Investigational Sarcoma Drug GPX-150 Gets Orphan Drug Designation

January 13, 2016

The FDA granted orphan drug designation for a developmental agent known as GPX-150, an analog of doxorubicin currently being tested for use in advanced or metastatic soft-tissue sarcoma.

The US Food and Drug Administration (FDA) granted orphan drug designation for a developmental agent known as GPX-150, an analog of doxorubicin currently being tested for use in advanced or metastatic soft-tissue sarcoma.

Arthur Klausner, CEO of GPX-150’s developer Gem Pharmaceuticals, said in a press release that the agent “has demonstrated intriguing pharmacological activity in sarcoma patients in our ongoing, open-label, phase II clinical study.”

The new agent is modified in two locations on the molecule in an effort to reduce the cardiotoxicity commonly associated with doxorubicin. A phase I trial was conducted earlier and results were published in June 2015, in patients with different types of metastatic solid tumors. They received an infusion of GPX-150 at varying doses once every 21 days for up to 8 cycles.

That trial used an accelerated dose escalation format, and determined the maximum tolerated dose to be 265 mg/m2; at that level, five of six patients required a dose reduction due to neutropenia. Along with neutropenia, common adverse events included anemia, fatigue, and nausea, but no patients experienced cardiotoxicity while on the study drug. Four patients achieved stable disease, the best response in the study.

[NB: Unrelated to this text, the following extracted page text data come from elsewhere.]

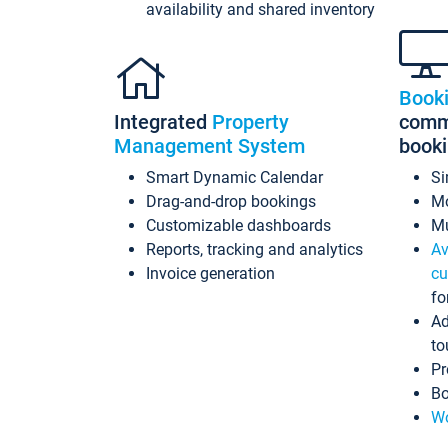
availability and shared inventory
Book
Integrated
Property
commi
Management System
book
Smart Dynamic Calendar
Si
Drag-and-drop bookings
Mo
Customizable dashboards
Mu
Reports, tracking and analytics
Av
Invoice generation
cu
fo
Ad
to
Pr
Bo
Wo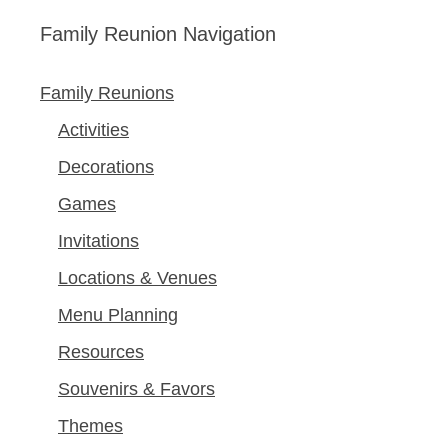
Family Reunion Navigation
Family Reunions
Activities
Decorations
Games
Invitations
Locations & Venues
Menu Planning
Resources
Souvenirs & Favors
Themes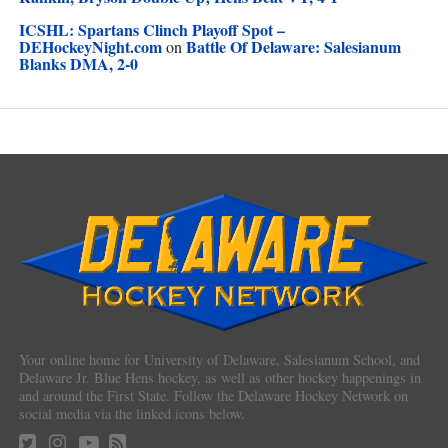
ICSHL: Spartans Clinch Playoff Spot –
DEHockeyNight.com
Battle Of Delaware: Salesianum
on
Blanks DMA, 2-0
Your online home for University of Delaware, Salesianum School, and
Delaware Jr. Blue Hens hockey, as well as other hockey happenings in
and around the First State. Follow the Delaware Hockey Network on
social media via the linked icons below.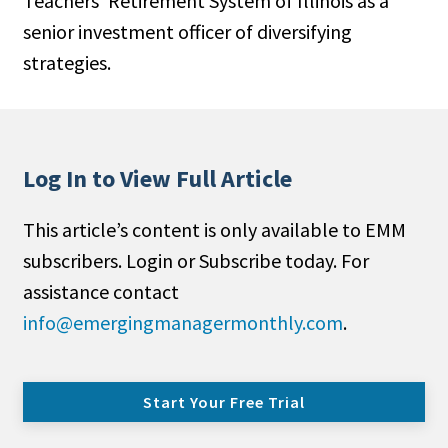
Teachers’ Retirement System of Illinois as a
senior investment officer of diversifying
strategies.
Log In to View Full Article
This article’s content is only available to EMM
subscribers. Login or Subscribe today. For
assistance contact
info@emergingmanagermonthly.com
.
Start Your Free Trial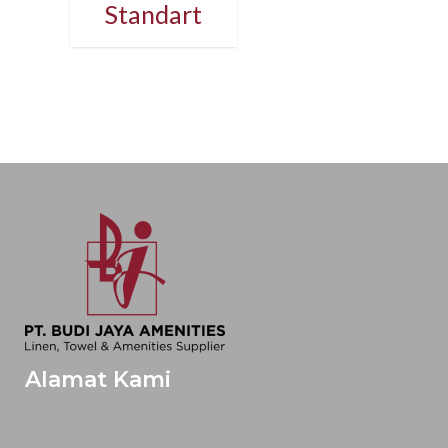
Standart
Alamat Kami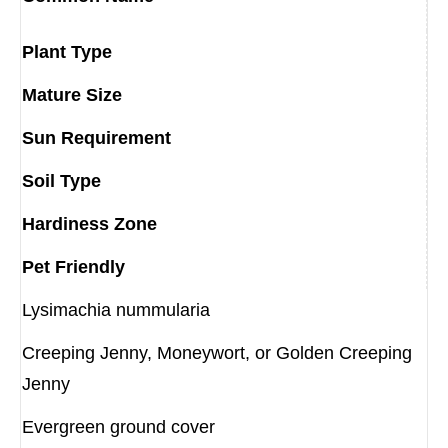
Plant Type
Mature Size
Sun Requirement
Soil Type
Hardiness Zone
Pet Friendly
Lysimachia nummularia
Creeping Jenny, Moneywort, or Golden Creeping
Jenny
Evergreen ground cover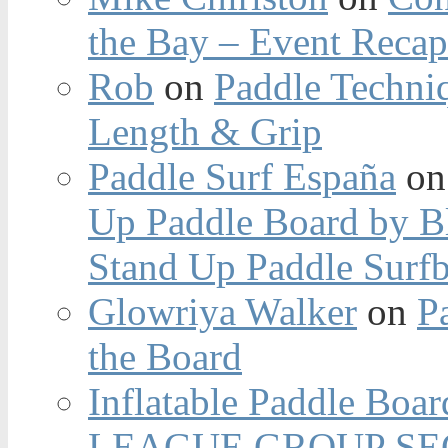
the Bay – Event Reca
Rob
on
Paddle Techniq
Length & Grip
Paddle Surf España
o
Up Paddle Board by B
Stand Up Paddle Surfb
Glowriya Walker
on
P
the Board
Inflatable Paddle Boar
LEAGUE GROUP SEC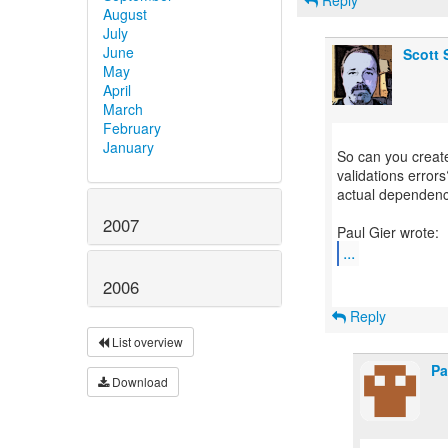
Reply
August
July
June
Scott 
May
April
March
February
January
So can you create
validations errors
actual dependenc
2007
...
2006
Reply
List overview
Pa
Download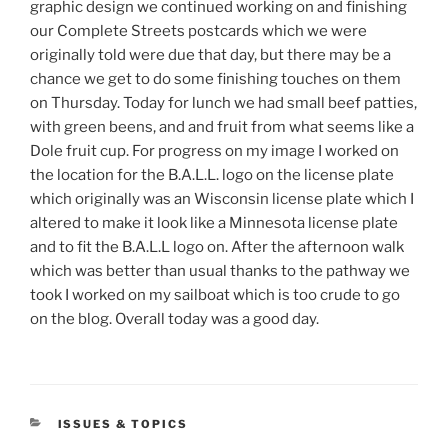
graphic design we continued working on and finishing
our Complete Streets postcards which we were
originally told were due that day, but there may be a
chance we get to do some finishing touches on them
on Thursday. Today for lunch we had small beef patties,
with green beens, and and fruit from what seems like a
Dole fruit cup. For progress on my image I worked on
the location for the B.A.L.L. logo on the license plate
which originally was an Wisconsin license plate which I
altered to make it look like a Minnesota license plate
and to fit the B.A.L.L logo on. After the afternoon walk
which was better than usual thanks to the pathway we
took I worked on my sailboat which is too crude to go
on the blog. Overall today was a good day.
CATEGORIES
ISSUES & TOPICS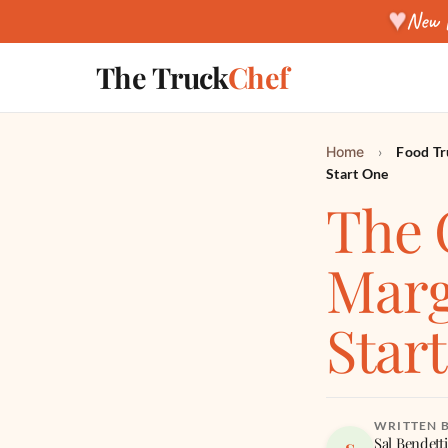
♥
New f
The Truck
Chef
Home
›
Food Tr
Start One
The 
Marg
Star
WRITTEN 
Sal Bendetti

As a result, the company began a phase II trial specifically in patients with soft-tissue sarcoma. That study is an open-label trial using the 265 mg/m2 dose level, again delivered as an infusion every 21 days for 16 cycles or until death, disease progression, or unacceptable toxicity. It was designed to include 22 patients, and the company says it is now fully enrolled with results expected by late 2016. The primary endpoint is progression-free survival at 12 months.

The orphan drug designation granted to GPX-150 is designed for agents targeting rare diseases or conditions. It qualifies the drug developer for tax incentives for clinical testing, exemption from prescription drug user fees, and reductions in FDA application fees.